Dataset entries
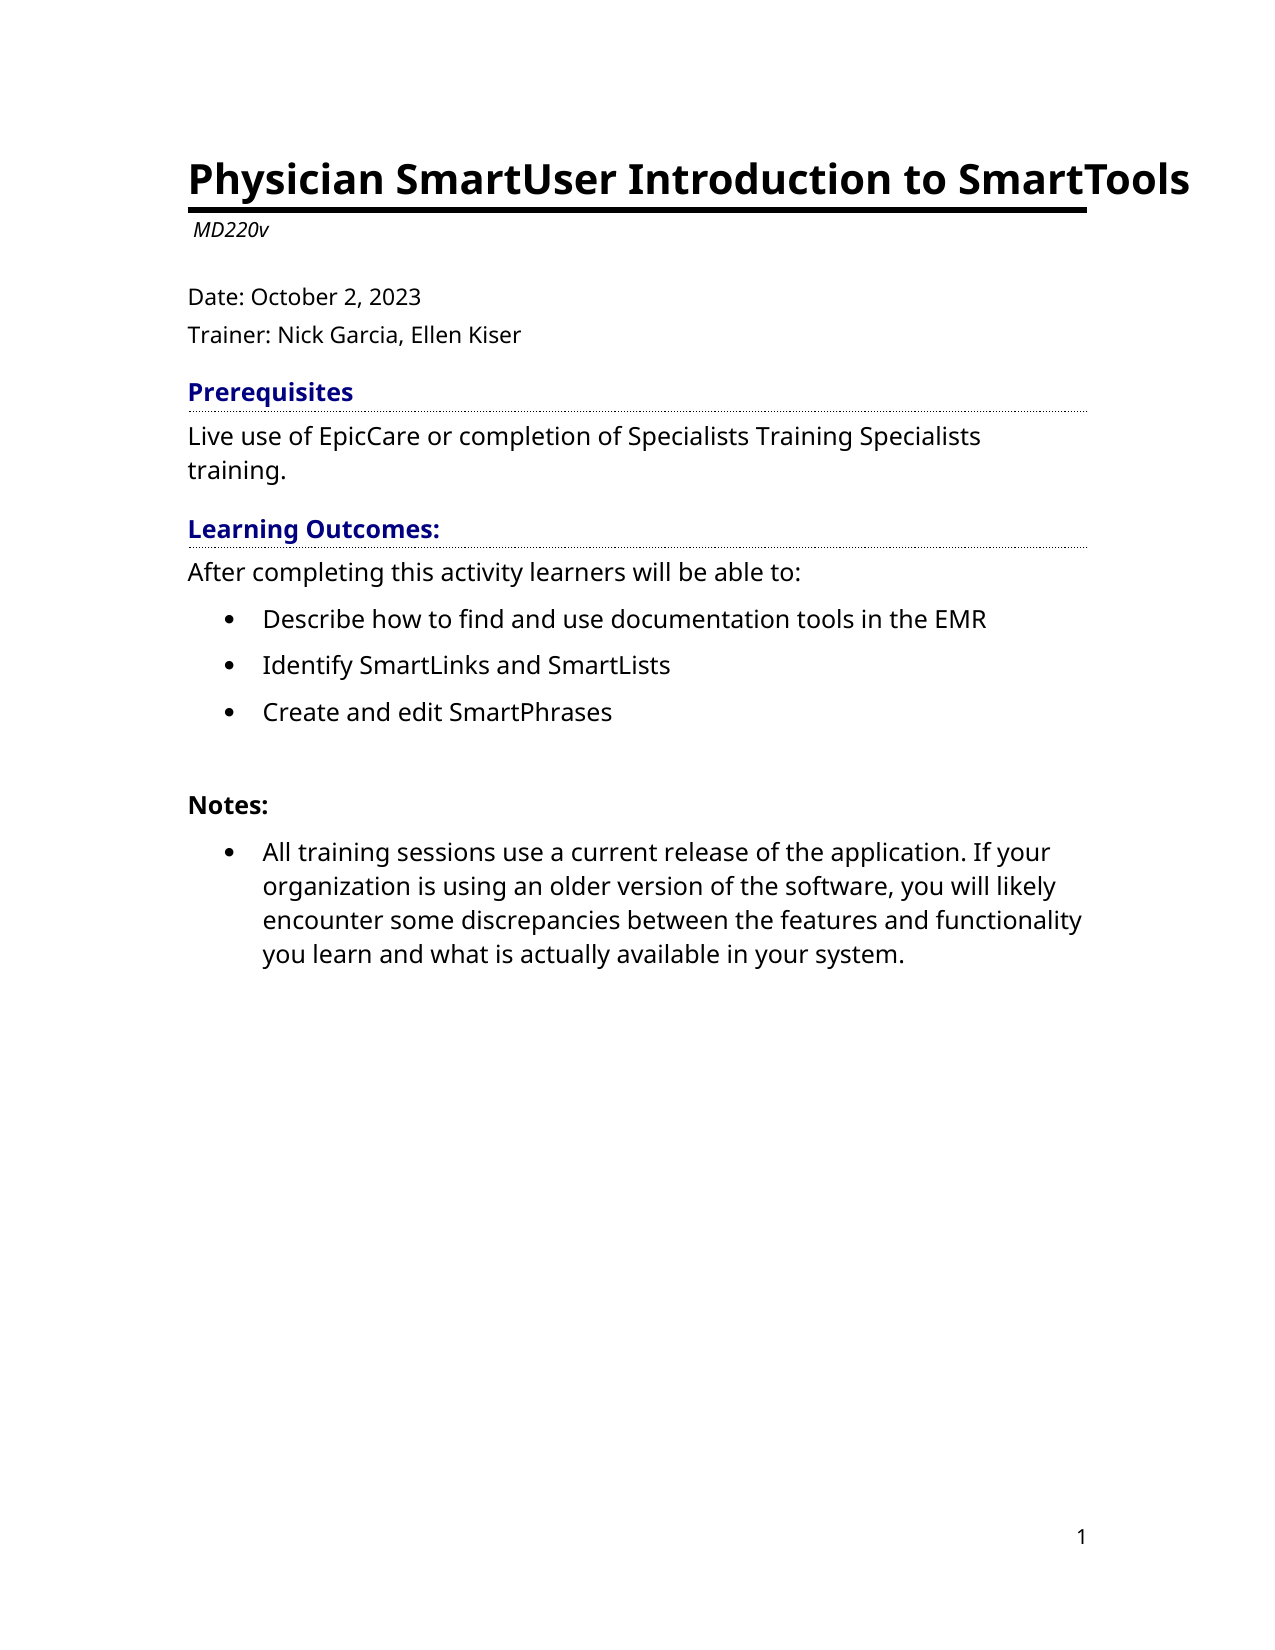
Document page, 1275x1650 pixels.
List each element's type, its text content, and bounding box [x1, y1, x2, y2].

subtitle Physician SmartUser Introduction to SmartTools [187, 150, 1275, 207]
text MD220v [187, 208, 1087, 243]
list Describe how to find and use documentation tools in the EMR [225, 601, 1087, 635]
subtitle Date: October 2, 2023 [187, 281, 1087, 312]
list All training sessions use a current release of the application. If your organization is using an older version of the software, you will likely encounter some discrepancies between the features and functionality you learn and what is actually available in your system. [225, 834, 1087, 970]
subtitle Learning Outcomes: [187, 511, 1087, 548]
text Live use of EpicCare or completion of Specialists Training Specialists training. [187, 418, 1087, 486]
subtitle Prerequisites [187, 375, 1087, 412]
subtitle Trainer: Nick Garcia, Ellen Kiser [187, 318, 1087, 350]
list Identify SmartLinks and SmartLists [225, 648, 1087, 682]
list Create and edit SmartPhrases [225, 694, 1087, 728]
text After completing this activity learners will be able to: [187, 555, 1087, 589]
text Notes: [187, 788, 1087, 822]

§ EXERCISE DESCRIPTION:
Repeat the entries exactly and keep the pictures out of the copy.

§ RESPONSE:
Document page, 1275x1650 pixels.
List each element's type, its text content, and bounding box [x1, y1, x2, y2].

subtitle Physician SmartUser Introduction to SmartTools [187, 150, 1275, 207]
text MD220v [187, 208, 1087, 243]
list Describe how to find and use documentation tools in the EMR [225, 601, 1087, 635]
subtitle Date: October 2, 2023 [187, 281, 1087, 312]
list All training sessions use a current release of the application. If your organization is using an older version of the software, you will likely encounter some discrepancies between the features and functionality you learn and what is actually available in your system. [225, 834, 1087, 970]
subtitle Learning Outcomes: [187, 511, 1087, 548]
text Live use of EpicCare or completion of Specialists Training Specialists training. [187, 418, 1087, 486]
subtitle Prerequisites [187, 375, 1087, 412]
subtitle Trainer: Nick Garcia, Ellen Kiser [187, 318, 1087, 350]
list Identify SmartLinks and SmartLists [225, 648, 1087, 682]
list Create and edit SmartPhrases [225, 694, 1087, 728]
text After completing this activity learners will be able to: [187, 555, 1087, 589]
text Notes: [187, 788, 1087, 822]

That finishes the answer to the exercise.